## Activities
A – Answer these questions about the forum thread on choosing fish for a planted tank:
(i) What maximum size does the thread give for a male Heterandria formosa?
(ii) Which fish does the member bms keep in a planted aquarium?
(iii) Which form of X. montezumae does the opening post prefer?
B – Reproduce the records verbatim, from their first line through the line containing "dist [0.011990, -0.004082]", including both of those lines.

## Extracted text
# A fish that makes you look closer...at the aquascape



## nonamethefish (Feb 25, 2004)

If you guys have some funny looks at my title, let me explain.


Looking at a planted tank as a whole is quite beautiful, with the fish swimming around, but when you zoom in, its just the plants, with no little rewards. I've been thinking about using some kind of fish that does provide this, as in fry. That way, if you observe the foreground closely, you may be lucky enough to spot a few baby whatever foraging through it.


I've been thinking about either using WC mollies along with topminnows, or X. montezumae, preferably the ivory form, esp. cause the price seems to be dropping to my range now(hey, you don't got that much to spend at 14 do you?).

Does anyone have any suggestions or has done something like this before? Perhaps the use of small shrimp and crustaceans would too and...


----------



## niko (Jan 28, 2004)

Heterandria formosa, tiny livebearer with rather boring coloration, but may work good for yout tank. Size of the male is no more than 1/4 in., females are about 1/2 inch.

The fish' mouth is so small that they can't even eat their new born babies so you may have them reproduce quite quickly. For some reason I could never get them to have fry.

Heterandria formosa pix

A good example of the fish size

--Nikolay


----------



## IUnknown (Feb 24, 2004)

Niko, these fish sound interesting and I have seen them recommended before. Any other info? How do they school? Do they hide or are they fearless? Are they easy to obtain from a LFS? They sound like they look like having fry in a fish tank because of there small size.
Thanks,
Greg


----------



## bms (Feb 19, 2004)

I keep guppies on my planted aquarium. Guppies reproduce fairly easily (they are livebearers) and if you have enough plants fry will be able to hide and eat without being attacked by adult guppies.

They do not school, they do however have an intersting mating ritual on which males show off their vibrant colors.

They are hardy and will tolerate relatively big changes in the conditions of the water (ph, temperature, etc.)

## Input data
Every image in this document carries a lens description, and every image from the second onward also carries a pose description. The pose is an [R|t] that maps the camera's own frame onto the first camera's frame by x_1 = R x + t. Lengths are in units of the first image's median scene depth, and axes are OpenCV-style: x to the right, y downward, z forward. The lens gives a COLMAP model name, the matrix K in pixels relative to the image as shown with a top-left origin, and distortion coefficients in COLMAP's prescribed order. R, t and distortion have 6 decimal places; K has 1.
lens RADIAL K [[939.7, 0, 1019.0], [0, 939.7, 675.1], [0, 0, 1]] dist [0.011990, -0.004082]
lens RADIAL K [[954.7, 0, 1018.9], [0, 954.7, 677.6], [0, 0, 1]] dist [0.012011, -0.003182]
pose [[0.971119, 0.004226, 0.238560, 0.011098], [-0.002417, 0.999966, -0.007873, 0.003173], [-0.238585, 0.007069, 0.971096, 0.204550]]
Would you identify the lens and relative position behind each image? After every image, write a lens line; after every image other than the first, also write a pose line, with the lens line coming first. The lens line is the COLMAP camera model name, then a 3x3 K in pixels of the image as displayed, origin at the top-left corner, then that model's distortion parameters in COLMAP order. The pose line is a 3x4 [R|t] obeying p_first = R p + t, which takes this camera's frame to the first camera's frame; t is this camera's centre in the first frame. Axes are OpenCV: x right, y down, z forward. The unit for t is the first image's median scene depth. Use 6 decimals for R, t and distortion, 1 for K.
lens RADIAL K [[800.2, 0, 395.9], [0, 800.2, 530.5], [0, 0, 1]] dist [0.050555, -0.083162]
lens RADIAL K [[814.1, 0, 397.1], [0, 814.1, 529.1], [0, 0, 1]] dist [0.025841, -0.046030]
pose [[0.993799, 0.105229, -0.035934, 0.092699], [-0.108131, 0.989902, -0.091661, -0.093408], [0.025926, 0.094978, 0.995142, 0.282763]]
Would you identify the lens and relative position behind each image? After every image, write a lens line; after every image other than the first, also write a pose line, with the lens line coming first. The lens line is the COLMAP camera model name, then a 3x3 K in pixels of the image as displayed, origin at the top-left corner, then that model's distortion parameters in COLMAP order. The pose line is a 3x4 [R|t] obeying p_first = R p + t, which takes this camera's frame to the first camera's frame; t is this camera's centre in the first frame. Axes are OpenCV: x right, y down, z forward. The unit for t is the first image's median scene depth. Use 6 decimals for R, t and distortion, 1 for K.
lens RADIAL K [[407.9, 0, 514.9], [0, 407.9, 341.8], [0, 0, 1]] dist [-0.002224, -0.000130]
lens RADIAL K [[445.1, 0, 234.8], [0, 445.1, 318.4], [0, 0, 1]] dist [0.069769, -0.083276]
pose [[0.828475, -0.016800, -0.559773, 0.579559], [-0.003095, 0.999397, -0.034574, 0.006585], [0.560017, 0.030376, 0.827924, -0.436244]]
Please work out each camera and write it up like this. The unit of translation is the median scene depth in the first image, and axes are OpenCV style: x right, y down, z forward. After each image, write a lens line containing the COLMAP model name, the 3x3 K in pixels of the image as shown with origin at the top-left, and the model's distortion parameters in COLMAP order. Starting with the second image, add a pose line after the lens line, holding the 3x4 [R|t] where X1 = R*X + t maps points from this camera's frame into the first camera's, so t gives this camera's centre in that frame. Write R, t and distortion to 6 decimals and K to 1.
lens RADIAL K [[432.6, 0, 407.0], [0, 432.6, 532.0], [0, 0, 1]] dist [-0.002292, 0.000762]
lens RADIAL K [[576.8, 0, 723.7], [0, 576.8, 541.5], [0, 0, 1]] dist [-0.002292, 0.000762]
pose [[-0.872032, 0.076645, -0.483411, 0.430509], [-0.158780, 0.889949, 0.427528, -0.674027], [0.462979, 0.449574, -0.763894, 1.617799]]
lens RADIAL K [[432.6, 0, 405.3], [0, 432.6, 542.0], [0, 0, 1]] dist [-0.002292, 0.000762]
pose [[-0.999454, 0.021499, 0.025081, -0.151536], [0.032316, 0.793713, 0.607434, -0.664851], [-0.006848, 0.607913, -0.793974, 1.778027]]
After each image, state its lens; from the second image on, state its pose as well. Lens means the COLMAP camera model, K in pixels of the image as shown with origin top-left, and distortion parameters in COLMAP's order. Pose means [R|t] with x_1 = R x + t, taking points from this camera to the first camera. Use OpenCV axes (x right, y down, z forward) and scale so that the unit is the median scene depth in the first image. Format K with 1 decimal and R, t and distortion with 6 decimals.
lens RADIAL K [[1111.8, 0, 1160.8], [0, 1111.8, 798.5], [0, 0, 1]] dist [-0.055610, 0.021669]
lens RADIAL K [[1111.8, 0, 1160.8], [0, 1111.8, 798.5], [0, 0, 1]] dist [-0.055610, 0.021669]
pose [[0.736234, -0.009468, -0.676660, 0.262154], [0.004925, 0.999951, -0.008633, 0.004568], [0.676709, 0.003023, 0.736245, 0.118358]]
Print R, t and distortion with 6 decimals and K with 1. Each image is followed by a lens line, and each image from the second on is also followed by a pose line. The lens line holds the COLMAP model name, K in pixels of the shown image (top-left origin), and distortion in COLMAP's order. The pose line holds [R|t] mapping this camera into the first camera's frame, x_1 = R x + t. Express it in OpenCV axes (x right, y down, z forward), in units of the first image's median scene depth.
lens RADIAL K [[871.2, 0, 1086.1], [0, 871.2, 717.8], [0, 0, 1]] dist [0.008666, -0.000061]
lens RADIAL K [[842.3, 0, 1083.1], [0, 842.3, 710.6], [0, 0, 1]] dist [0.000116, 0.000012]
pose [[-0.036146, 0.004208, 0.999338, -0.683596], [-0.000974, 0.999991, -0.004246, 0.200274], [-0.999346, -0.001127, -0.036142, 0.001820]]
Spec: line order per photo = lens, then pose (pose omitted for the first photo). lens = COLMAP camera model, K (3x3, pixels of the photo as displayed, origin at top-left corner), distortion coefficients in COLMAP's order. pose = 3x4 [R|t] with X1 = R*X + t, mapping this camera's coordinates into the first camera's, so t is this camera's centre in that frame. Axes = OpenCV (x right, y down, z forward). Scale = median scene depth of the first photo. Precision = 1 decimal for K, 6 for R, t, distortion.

## Results
A –
(i) No more than 1/4 inch.
(ii) Guppies.
(iii) The ivory form.

B –
Every image in this document carries a lens description, and every image from the second onward also carries a pose description. The pose is an [R|t] that maps the camera's own frame onto the first camera's frame by x_1 = R x + t. Lengths are in units of the first image's median scene depth, and axes are OpenCV-style: x to the right, y downward, z forward. The lens gives a COLMAP model name, the matrix K in pixels relative to the image as shown with a top-left origin, and distortion coefficients in COLMAP's prescribed order. R, t and distortion have 6 decimal places; K has 1.
lens RADIAL K [[939.7, 0, 1019.0], [0, 939.7, 675.1], [0, 0, 1]] dist [0.011990, -0.004082]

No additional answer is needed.